Apesar desse entusiasmo todo, demorou um pouco para que o concerto ganhasse o equilíbrio que em estúdio valeu rasgados e sucessivos elogios ao country-folk-rock da banda de Seattle. Chegámos a sonhar com este mesmo momento, só que sentados na relva no pôr-do-sol. As cores do entardecer combinariam lindamente com as harmonias luminosas dos Fleet Foxes. Mas o crescendo até ao final, com vários “we love you” pelo meio, instrumentais soltos assentes em guitarras sonhadoras que de repente caiam para que “Blue Ridge Mountain” brilhasse na voz de Robin ou para o “Helplessness Blues” final, que mais uma vez juntou a plateia numa só voz, fizeram com que este regresso dos Fleet Foxes a Portugal fosse genuinamente bonito.

And I don’t I don’t know who to believe
I’ll get back to you someday
Soon you will see

Time to dance

Ninguém arredou pé dali depois dos Fleet Foxes desaparecem nas ovações dos fãs, o público queria levar este segundo dia até ao fim. E foi quando faltavam 15 minutos para a uma da manhã que a guitarra, bateria, congas e bongós se alinharam na fila de trás, com Josh Lloyd-Watson e Tom McFarland à frente, ladeados por duas vozes femininas que juntas a J e T construíram o falsete que denunciou de imediato a presença dos Jungle em palco.

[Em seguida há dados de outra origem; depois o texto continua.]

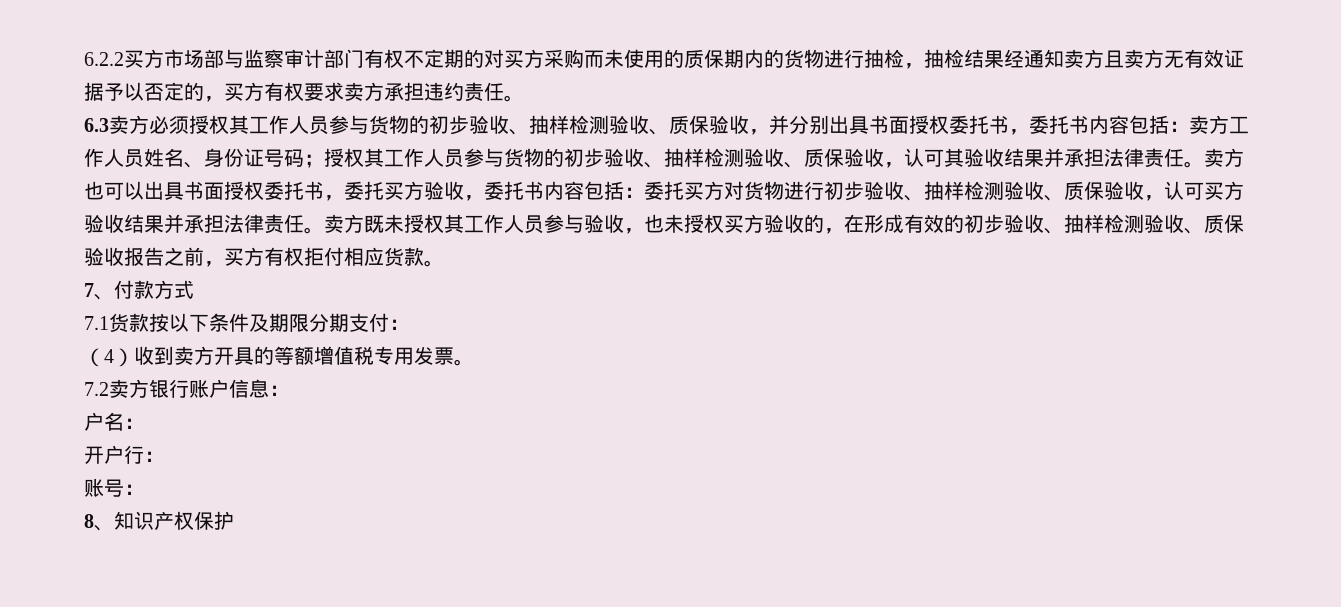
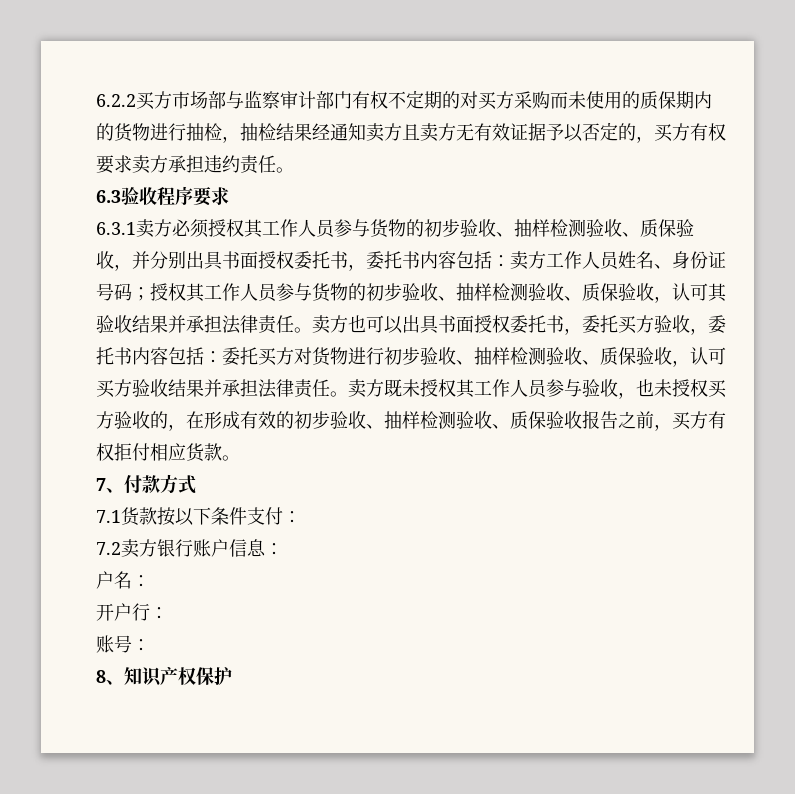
(109, 125) none -> [121,186,229,206] [96,222,136,235] 验收程序要求 // 6.3.1
[249,313,349,332] 及期限分期 -> (247, 516) none
[84,346,474,367] // （4）收到卖方开具的等额增值税专用发票。 -> (301, 517) none

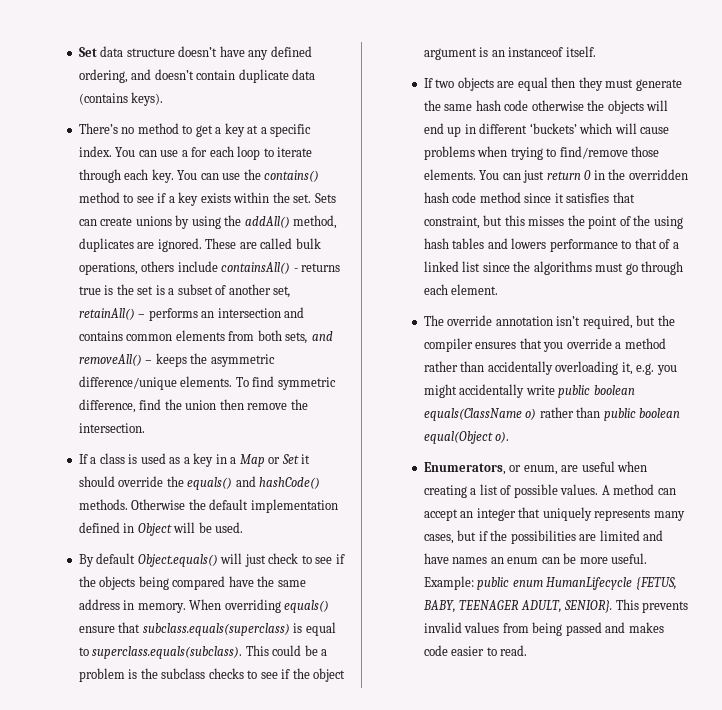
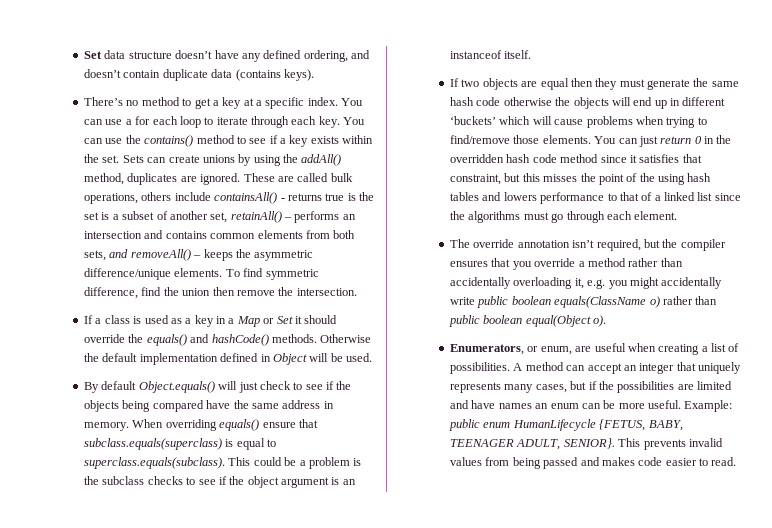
[513,484,599,498] possible values. -> [450,362,511,374] possibilities.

Abriram com “Platoon”, single chorudo que nem dá hipótese aos reticentes – se é que os havia naquele recinto. Multidão toda a dançar, o mosh foi deixado lá atrás, num passado bem fresquinho e, música atrás de música, foi ganhando forma um outro tipo de contacto corporal, mais sedutor. The Heat arrancou um “ca ganda concerto” de um rapaz ao nosso lado, ele tinha razão. Os Jungle fizeram de Paredes de Coura um club a céu aberto, daqueles dos anos 70 cheios de groove, soul, funk e algum tropicalismo à mistura. Dançava-se com prazer e J T estavam abertamente entusiasmados com aquele cenário, “não conseguíamos imaginar um sítio mais bonito que este, com pessoas tão bonitas, para dançar esta noite”.

Lá foram pedindo “make some noise” de quando em vez, pedido respeitado com uma adesão sem limites – os tímpanos chegaram a tremer com os assobios de excitação que a encosta cheia atirou para o palco. Aproveitaram a boa onda que ali se vivia para apresentar alguns temas do álbum que vai sair no próximo dia 14 de Setembro. “For Ever” rodou sem sobressaltos, não havia como arrefecer aquele calor.

Quase no final homenagearam Aretha Franklin, inspiração para eles e para tantos outros. “I miss you” não verteu lágrimas mas encadeou com soul, daquele que a rainha se orgulharia de dançar esta noite neste recinto. “Busy Earnin’” e “Time” fecharam com chave de ouro uma atuação de quase duas horas em delírio absoluto. Os Jungle saíram do palco em apoteose e deixaram as colunas ligadas de propósito:

What you want
Baby I got it
What you need
Do you know I got it

Respeito, assim o souberam dedicar e conquistar.

Quem ainda teve forças para continuar, não se arrependeu com Confidence Man e Young Marco no after-hours. Quem escolheu ir para casa, despediu-se deste segundo dia com uma imagem bonita.